De Blasio signs bill capping emissions at rent-regulated buildings

New law applies to properties where 35% or fewer units are regulated

New York /
Nov.November 17, 2020 03:10 PM
MayorBill de Blasio and Queens Democratic Council member Costa Constantinides (Getty)

MayorBill de Blasio and Queens Democratic Council member Costa Constantinides (Getty)

Touting the measure as an expansion of the city’s Green New Deal, Mayor Bill de Blasio on Tuesday signed into law a bill that requires some rent-regulated buildings to abide by strict carbon emission caps.

The new law means that buildings with a small percentage of rent-regulated units must meet emission requirements laid out by Local Law 97, which was approved more than a year ago. That law, which applies to properties larger than 25,000 square feet, aims to cut citywide greenhouse-gas emissions 40 percent by 2030 and 80 percent by 2050.

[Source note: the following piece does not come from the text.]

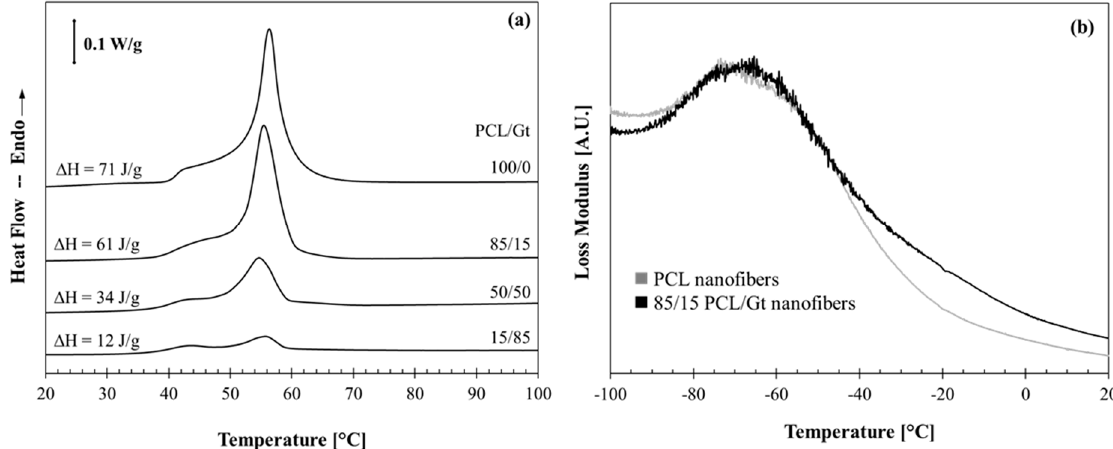
Figure 5. The effect of blending with gelatin, using a 70/30 AA/FA solvent system, on ( a ) the melting behavior and ( b ) the glass transition of PCL-based nanofibers measured by DSC at 2.5 K · min − 1 and by DMA respectively.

The newly signed measure, spearheaded by Queens Democratic Council member Costa Constantinides, requires buildings where up to 35 percent of units are rent-regulated to adhere to Local Law 97. Those property owners will have until January 2026 to meet emission limits, which is two more years than buildings already covered by the law have to comply.

Originally, the emissions law exempted all buildings with at least one rent-regulated apartment, allowing these properties to instead follow less stringent energy conservation reporting requirements. At the time, city officials were concerned that landlords would respond to the measure by passing the cost of green retrofits onto tenants.
But when state legislators amended the Major Capital Improvements program in June 2019, they opened the door for the city to carve out a more specific subset of regulated properties. Thanks to the state, only properties where more than 35 percent of the apartments are rent-regulated are eligible for the MCI program, which allows landlords to increase rents if they perform extensive building renovations or improvements.

The real estate industry has criticized Local Law 97 for penalizing high-density buildings. In September — more than a year after the law passed — the Real Estate Board of New York criticized the city for failing to implement “a meaningful plan to conduct outreach to impacted building owners to ensure they are aware of their obligations.” The group said absent guidance from the city, compliance with Constantinides’ bill will “not sucessfully result in carbon emissions reductions unless programs are developed and implemented to help buildings comply.”

“This legislation’s intention is to create greater social equity and environmental justice by reducing carbon emissions — a public good,” REBNY stated in written testimony in September. “Without some public intervention through programs or incentives, however, the cost of achieving that public good will fall entirely on building owners who may not be able to shoulder such costs alone.”